Actividad A: Reproduce sin cambios las líneas de los registros que van desde la que contiene "Harrison Baker" hasta la que contiene "Over which range", ambas incluidas.

------------------------------------

Continuaremos nuestro periplo histórico acercándonos a un nuevo continente, en el que habitaba una civilización extinguida, como tantas otras, por no haber sabido adaptarse al medio y por acabar viviendo al margen del mundo real. Es la civilización curricular. Sus miembros poseían una lengua propia, el curriculecto, y no solo la hablaban, sino que también vivían y pensaban curricularmente, siguiendo su concepción del mundo curricular. Y como es misión del historiador describir e intentar comprender las ideas, sentimientos, usos y costumbres de quienes vivieron en el pasado en lugares próximos o lejanos, intentaremos, curricularmente hablando, exponer sucintamente cómo era el mundo de la civilización curricular e intentar explicar por qué se extinguió.

No podrían haber vivido los curriculitas si no hubiesen construido y dado culto a sus propios fetiches. Creyeron, al igual que en los casos anteriores, que esos fetiches eran reales y superiores a ellos, y que por eso debían aceptar las normas que les dictaban quienes hablaban en su nombre. Porque en todas las civilizaciones las normas se expresan verbalmente y alguien tiene que hacerlo por primera vez, ya sean los sacerdotes, los sabios o los expertos; aunque da igual quienes sean, porque al final todos ellos tendrán una cosa en común, y es que son ellos los que mandan, invocando a alguien que ellos ni son ni pueden ser, pero del que se consideran portavoces exclusivos.

Dice la Biblia que Moisés subió al monte Sinaí y tras algunos días bajo con unas tablas en las que estaban escritos los mandamientos. Los autores de la Biblia creían que existía Dios y que era él quién dictaba la ley. En la civilización curricular no puede haber Dios, sino solo criterios técnicos, cifras y datos, que curiosamente acaban por igual por imponer su ley. Cayendo en un estrepitoso anacronismo, si tuviésemos que traducir la Biblia al curriculecto, acabaríamos por decir, que Moisés, el más experto gestor del pueblo de Israel, ascendió con su tablet al Monte Sinaí, y al abrirla oyó una voz que le decía: “tienes diez mensajes nuevos”. Esta sería la traducción correcta para una mente curricular, pues ella solo reconoce las normas anónimas y la comunicación neutra.

------------------------------------

Actividad B: Transcribe literalmente el pasaje del texto sobre la civilización curricular que va desde "No podrían haber" hasta "consideran portavoces exclusivos.".

------------------------------------

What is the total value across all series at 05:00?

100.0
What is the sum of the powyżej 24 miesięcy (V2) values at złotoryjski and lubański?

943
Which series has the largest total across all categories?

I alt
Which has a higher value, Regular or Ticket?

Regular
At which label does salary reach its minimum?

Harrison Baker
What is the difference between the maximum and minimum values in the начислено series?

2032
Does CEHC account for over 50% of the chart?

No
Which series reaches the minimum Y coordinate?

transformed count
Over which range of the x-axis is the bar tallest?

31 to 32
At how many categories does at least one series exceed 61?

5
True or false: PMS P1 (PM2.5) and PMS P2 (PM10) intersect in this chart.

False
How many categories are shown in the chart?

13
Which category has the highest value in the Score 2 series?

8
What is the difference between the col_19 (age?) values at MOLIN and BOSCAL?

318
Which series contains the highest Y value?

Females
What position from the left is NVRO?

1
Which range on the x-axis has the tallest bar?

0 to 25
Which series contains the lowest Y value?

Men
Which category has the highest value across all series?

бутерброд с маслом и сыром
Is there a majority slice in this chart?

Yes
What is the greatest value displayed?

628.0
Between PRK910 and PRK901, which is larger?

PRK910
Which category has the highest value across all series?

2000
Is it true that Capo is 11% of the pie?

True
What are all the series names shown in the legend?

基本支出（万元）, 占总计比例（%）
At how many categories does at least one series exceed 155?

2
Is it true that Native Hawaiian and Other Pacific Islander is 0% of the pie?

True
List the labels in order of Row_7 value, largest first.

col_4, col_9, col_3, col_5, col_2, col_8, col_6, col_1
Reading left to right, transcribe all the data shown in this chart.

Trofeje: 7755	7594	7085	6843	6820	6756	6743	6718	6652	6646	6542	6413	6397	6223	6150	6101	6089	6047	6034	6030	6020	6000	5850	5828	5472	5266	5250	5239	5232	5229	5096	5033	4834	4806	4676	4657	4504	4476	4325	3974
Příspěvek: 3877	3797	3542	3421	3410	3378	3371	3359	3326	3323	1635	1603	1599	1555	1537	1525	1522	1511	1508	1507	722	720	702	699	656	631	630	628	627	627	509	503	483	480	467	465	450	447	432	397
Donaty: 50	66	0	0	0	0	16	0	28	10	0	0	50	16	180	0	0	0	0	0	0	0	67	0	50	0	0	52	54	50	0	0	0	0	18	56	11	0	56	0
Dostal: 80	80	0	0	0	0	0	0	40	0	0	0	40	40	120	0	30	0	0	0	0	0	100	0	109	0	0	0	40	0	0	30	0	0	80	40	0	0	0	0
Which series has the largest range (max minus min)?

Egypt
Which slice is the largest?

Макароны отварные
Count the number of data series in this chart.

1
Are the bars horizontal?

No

------------------------------------

Respuesta A:
Harrison Baker
What is the difference between the maximum and minimum values in the начислено series?

2032
Does CEHC account for over 50% of the chart?

No
Which series reaches the minimum Y coordinate?

transformed count
Over which range of the x-axis is the bar tallest?

Respuesta B:
No podrían haber vivido los curriculitas si no hubiesen construido y dado culto a sus propios fetiches. Creyeron, al igual que en los casos anteriores, que esos fetiches eran reales y superiores a ellos, y que por eso debían aceptar las normas que les dictaban quienes hablaban en su nombre. Porque en todas las civilizaciones las normas se expresan verbalmente y alguien tiene que hacerlo por primera vez, ya sean los sacerdotes, los sabios o los expertos; aunque da igual quienes sean, porque al final todos ellos tendrán una cosa en común, y es que son ellos los que mandan, invocando a alguien que ellos ni son ni pueden ser, pero del que se consideran portavoces exclusivos.